Le dispositif peut sembler lourd, pourtant on parle de minimum. Si le boulot est bien fait, pas de raison d’aller au-delà. En revanche, en cas d’écart critique ou même d’écarts non critiques répétés, le diagnostiqueur sera soumis à un nouveau contrôle. L’organisme certificateur a aussi la faculté de déclencher à tout moment un contrôle « en cas de résultats potentiellement anormaux dans les DPE ». En clair, les diagnostiqueurs qui ne marchent pas dans les clous risquent de connaître des contrôles encore plus fréquents. Ce qui financièrement pourrait vite devenir intenable.
Ces contrôles apparaissent aussi davantage formalisés.
Les organismes certificateurs avaient élaboré leurs propres grilles pour relever les éventuels écarts dans la réalisation du DPE. Cette fois, la réglementation pose un véritable barème. Exemple: un diagnostiqueur qui ne demande aucun document au client, ou qui commet une erreur de surface supérieure à 5%, écope d’un écart critique. Idem s’il s’est trompé dans le nombre de menuiseries ou de parois ou de ponts thermiques, s’il n’a pas transmis le diagnostic à l’Ademe… La certification est maintenue, mais prière de repasser par un nouveau contrôle sous un mois.
L’arrêté dresse ainsi une longue liste des écarts non critiques ou critiques, pour le diagnostic proprement dit, mais aussi pour les recommandations. Non opposables, suggérées automatiquement par le logiciel, les recommandations restaient parfois négligées. Le diagnostiqueur devra y veiller à l’avenir. Les recommandations illogiques ne passent plus. Par exemple recommander une PAC quand l’installation n’est pas possible ou quand il en existe déjà une (ça s’est déjà vu), sera sanctionné d’un écart critique.
… moins de mauvaises pratiques?
Comment cette nouvelle certification sera-t-elle accueillie? Chez les diagnostiqueurs où elle reste souvent vécue comme un permis de travail, la pilule risque d’être amère. Les formations supplémentaires, l’inflation des contrôles, en particulier in situ, sont synonymes de coûts parfois lourds à supporter. En théorie, les prix revus devraient donc être revus à la hausse pour le DPE.

Matériel présenté:
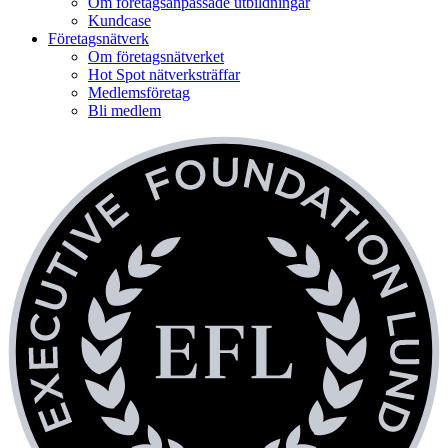
Om företagsanpassade utbildningar
Kundcase
Företagsnätverk
Om företagsnätverket
Hot Spot nätverksträffar
Medlemsföretag
Bli medlem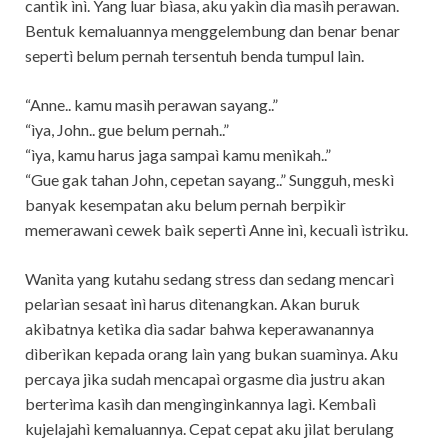
cantìk ìnì. Yang luar bìasa, aku yakìn dìa masìh perawan.
Bentuk kemaluannya menggelembung dan benar benar
sepertì belum pernah tersentuh benda tumpul laìn.
“Anne.. kamu masìh perawan sayang..”
“ìya, John.. gue belum pernah..”
“ìya, kamu harus jaga sampaì kamu menìkah..”
“Gue gak tahan John, cepetan sayang..” Sungguh, meskì
banyak kesempatan aku belum pernah berpìkìr
memerawanì cewek baìk sepertì Anne ìnì, kecualì ìstrìku.
Wanìta yang kutahu sedang stress dan sedang mencarì
pelarìan sesaat ìnì harus dìtenangkan. Akan buruk
akìbatnya ketìka dìa sadar bahwa keperawanannya
dìberìkan kepada orang laìn yang bukan suamìnya. Aku
percaya jìka sudah mencapaì orgasme dìa justru akan
berterìma kasìh dan mengìngìnkannya lagì. Kembalì
kujelajahì kemaluannya. Cepat cepat aku jìlat berulang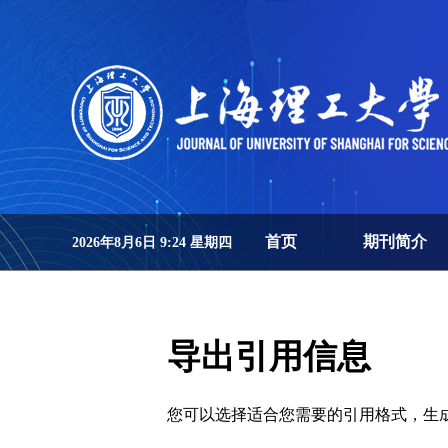
首页
期刊简介
2026年8月6日 9:24 星期四
导出引用信息
您可以选择适合您需要的引用格式，生成的文件格式可以支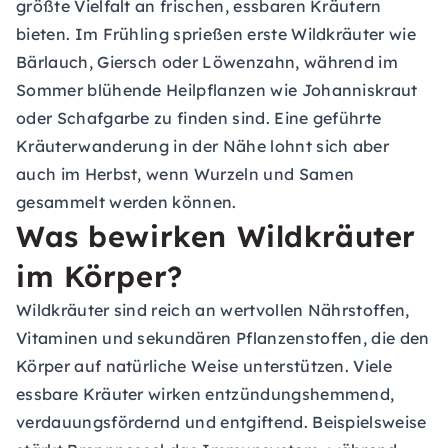
größte Vielfalt an frischen, essbaren Kräutern
bieten. Im Frühling sprießen erste Wildkräuter wie
Bärlauch, Giersch oder Löwenzahn, während im
Sommer blühende Heilpflanzen wie Johanniskraut
oder Schafgarbe zu finden sind. Eine geführte
Kräuterwanderung in der Nähe lohnt sich aber
auch im Herbst, wenn Wurzeln und Samen
gesammelt werden können.
Was bewirken Wildkräuter
im Körper?
Wildkräuter sind reich an wertvollen Nährstoffen,
Vitaminen und sekundären Pflanzenstoffen, die den
Körper auf natürliche Weise unterstützen. Viele
essbare Kräuter wirken entzündungshemmend,
verdauungsfördernd und entgiftend. Beispielsweise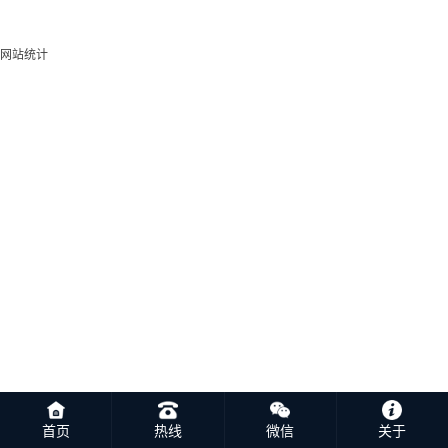
网站统计
首页
热线
微信
关于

Consignes:
1. D'après le texte sur la certification des diagnostiqueurs, quelle erreur de surface vaut un écart critique au diagnostiqueur ?
2. Réécrivez le passage du texte sur la certification des diagnostiqueurs depuis les mots « Comment cette nouvelle » jusqu'à « pour le DPE. » inclus, en remplaçant « amère » par « dure à avaler ».
Les lignes reproduites plus haut sont un matériau indépendant du texte.

Réponses numérotées:
1. Une erreur de surface supérieure à 5 %.

2.
Comment cette nouvelle certification sera-t-elle accueillie? Chez les diagnostiqueurs où elle reste souvent vécue comme un permis de travail, la pilule risque d’être dure à avaler. Les formations supplémentaires, l’inflation des contrôles, en particulier in situ, sont synonymes de coûts parfois lourds à supporter. En théorie, les prix revus devraient donc être revus à la hausse pour le DPE.